Dann sah sie sich nach den anderen um. Das Wasser schlug wilde Wellen und eine heftige Strömung trieb Lyrann vorwärts. Um sich herum sah sie die einzelnen Teile der Holzfässer. Da erblickte sie einige Zwergenköpfe vor sich. So gut sie konnte schwamm sie auf die Gruppe zu. Beim Näherkommen erkannte sie Balin, Gloin, Oin und Bofur. „Lyrann!", rief Balin, als sie näher kam. „Geht es dir gut?" Sie nickte und krächzte, da sie schwer Luft bekam, „Ja! Und euch?" Die Zwerge nickten. Gemeinsam ließen sie sich von der Strömung weiter nach unten treiben.

„Dort sind die Anderen!", rief Bofur. Er deutete auf eine Sandbank an der Biegung des Flusses. Dort schleiften sich gerade die restlichen Zwerge an Land. Sie schwammen mühevoll ans Ufer. Endlich ertastete Lyrann Grund unter den Füssen. Sie richtete sich auf und griff nach Gloins Arm neben sich, um dem alten Zwerg zu helfen. Zusammen wateten sie durch das Wasser, das noch immer mit starker Strömung an ihnen zog. Vor ihnen waren schon einige andere an Land.
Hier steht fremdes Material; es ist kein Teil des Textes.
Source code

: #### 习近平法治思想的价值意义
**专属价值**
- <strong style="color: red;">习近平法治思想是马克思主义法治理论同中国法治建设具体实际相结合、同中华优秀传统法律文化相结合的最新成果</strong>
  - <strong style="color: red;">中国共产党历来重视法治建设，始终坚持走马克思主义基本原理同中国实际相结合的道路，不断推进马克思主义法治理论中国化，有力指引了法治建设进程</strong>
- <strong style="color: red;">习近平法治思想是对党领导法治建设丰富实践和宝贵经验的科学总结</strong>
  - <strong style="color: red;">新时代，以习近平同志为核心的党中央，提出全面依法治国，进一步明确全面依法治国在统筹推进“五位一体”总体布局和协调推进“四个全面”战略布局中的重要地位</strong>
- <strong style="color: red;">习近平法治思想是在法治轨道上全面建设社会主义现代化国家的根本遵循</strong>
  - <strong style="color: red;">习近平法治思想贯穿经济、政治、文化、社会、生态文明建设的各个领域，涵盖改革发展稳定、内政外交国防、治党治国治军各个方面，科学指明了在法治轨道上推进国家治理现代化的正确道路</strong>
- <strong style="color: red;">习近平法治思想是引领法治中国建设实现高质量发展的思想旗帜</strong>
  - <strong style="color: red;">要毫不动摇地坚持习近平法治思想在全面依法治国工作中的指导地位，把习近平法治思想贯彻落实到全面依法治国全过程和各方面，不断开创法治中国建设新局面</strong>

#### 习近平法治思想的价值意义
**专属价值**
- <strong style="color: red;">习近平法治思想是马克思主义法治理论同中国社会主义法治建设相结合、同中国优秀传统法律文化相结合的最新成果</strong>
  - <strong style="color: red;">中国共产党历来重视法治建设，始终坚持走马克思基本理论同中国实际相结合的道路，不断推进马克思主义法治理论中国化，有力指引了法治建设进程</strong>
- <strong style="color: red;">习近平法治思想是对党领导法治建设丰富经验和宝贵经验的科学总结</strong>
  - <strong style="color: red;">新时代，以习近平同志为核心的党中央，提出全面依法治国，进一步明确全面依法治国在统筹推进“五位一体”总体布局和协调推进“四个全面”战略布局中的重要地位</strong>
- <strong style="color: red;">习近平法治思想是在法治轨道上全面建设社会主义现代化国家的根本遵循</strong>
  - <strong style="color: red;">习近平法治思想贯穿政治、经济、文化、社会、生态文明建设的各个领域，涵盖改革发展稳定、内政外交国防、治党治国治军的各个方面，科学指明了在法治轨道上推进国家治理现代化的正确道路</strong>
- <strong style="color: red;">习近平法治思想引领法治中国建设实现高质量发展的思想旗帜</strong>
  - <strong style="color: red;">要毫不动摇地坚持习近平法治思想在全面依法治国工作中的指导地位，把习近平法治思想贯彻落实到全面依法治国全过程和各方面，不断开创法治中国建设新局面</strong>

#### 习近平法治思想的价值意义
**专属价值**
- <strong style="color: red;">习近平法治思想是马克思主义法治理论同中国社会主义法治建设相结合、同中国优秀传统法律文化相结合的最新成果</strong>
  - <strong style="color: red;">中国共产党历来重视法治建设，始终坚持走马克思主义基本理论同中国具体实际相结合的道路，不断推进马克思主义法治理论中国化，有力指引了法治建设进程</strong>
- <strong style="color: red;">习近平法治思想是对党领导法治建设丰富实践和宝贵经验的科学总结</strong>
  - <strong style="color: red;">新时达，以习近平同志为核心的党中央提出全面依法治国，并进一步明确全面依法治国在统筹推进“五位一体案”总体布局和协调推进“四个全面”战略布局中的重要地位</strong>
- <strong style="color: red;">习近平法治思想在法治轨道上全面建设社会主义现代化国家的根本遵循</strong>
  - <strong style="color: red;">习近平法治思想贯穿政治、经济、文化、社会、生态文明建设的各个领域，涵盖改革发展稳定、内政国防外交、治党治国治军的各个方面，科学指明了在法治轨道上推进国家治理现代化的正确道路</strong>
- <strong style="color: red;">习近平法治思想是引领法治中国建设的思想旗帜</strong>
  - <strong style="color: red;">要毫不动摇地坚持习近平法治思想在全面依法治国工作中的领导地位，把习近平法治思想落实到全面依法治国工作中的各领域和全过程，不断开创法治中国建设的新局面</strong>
Bilbo lag um Atem ringend im Sand, neben ihm Dwalin, Bifur und Bombur. Ein Stück abseits kniete Fili neben dem liegenden Kili. Von der Seite kamen Dori, Nori und Ori angeschwommen.

Endlich waren sie kurz vor dem Strand. „Lyrann!" Ein Ruf scholl zu ihnen hinüber. Lyrann hob den Kopf. Thorin kam durch das Wasser auf sie zu gewatet. Er sah abgekämpft aus, aber unverletzt. Sie spürte, wie Freude in ihr aufwallte, ihn so zu sehen. Da war der Zwerg auch schon bei ihr und griff nach ihren Schultern. „Geht es dir gut?", fragte er sie drängend. Lyrann nickte schwach, verdutzt aufgrund seiner Sorge um sie. Er stand so nahe bei ihr... Sie ließ sich von ihm an Land helfen und setzte sich auf einen Stein. Nun, an Land, fing sie an, entsetzlich zu frieren. Thorin ließ sich vor ihr auf ein Knie nieder und sah sie mit forschendem Blick an. „Geht es dir wirklich gut? Hast du Schmerzen?", fragte er erneut. Ihre Augen trafen sich. Bei dem Anblick der hellen, blauen Augen stolperte Lyranns Herz kurz ein wenig. Doch sie fing sich schnell wieder. Sie nickte erneut. „Mir geht es gut, Thorin.", sagte sie. Gerade wollte sie fragen, wie es ihm ging, doch da hob der Zwerg seine Hand. Mit einem merkwürdigen Gesichtsausdruck berührte er ihr wundes Gesicht. Lyrann zuckte zusammen. Die Finger des Zwerges waren unerwartet sanft. Mit angehaltenem Atem sah sie ihn an.

Ein Wimmern ließ sie beide herum fahren. Nicht weit von ihnen lag Kili. Fili kniete immer noch neben ihm. Oin war mittlerweile auch bei ihnen. „Kili!", rief Thorin besorgt. Er sprang auf und lief zu seinen Neffen. Auch Lyrann stand auf und folgte ihm. Doch ihre Gedanken rasten. Was war das eben? Wo seine Hand sie noch berührt hatte, bitzelte ihre Haut. Doch es war nicht das unangenehme Ziehen der Wunde, das sie spürte. Ihr Herz klopfte wild bei dem Gedanken an die Berührung. Als sie bei den beiden jungen Zwergen angekommen war, schüttelte sie kurz den Kopf, um ihn wieder frei zu bekommen.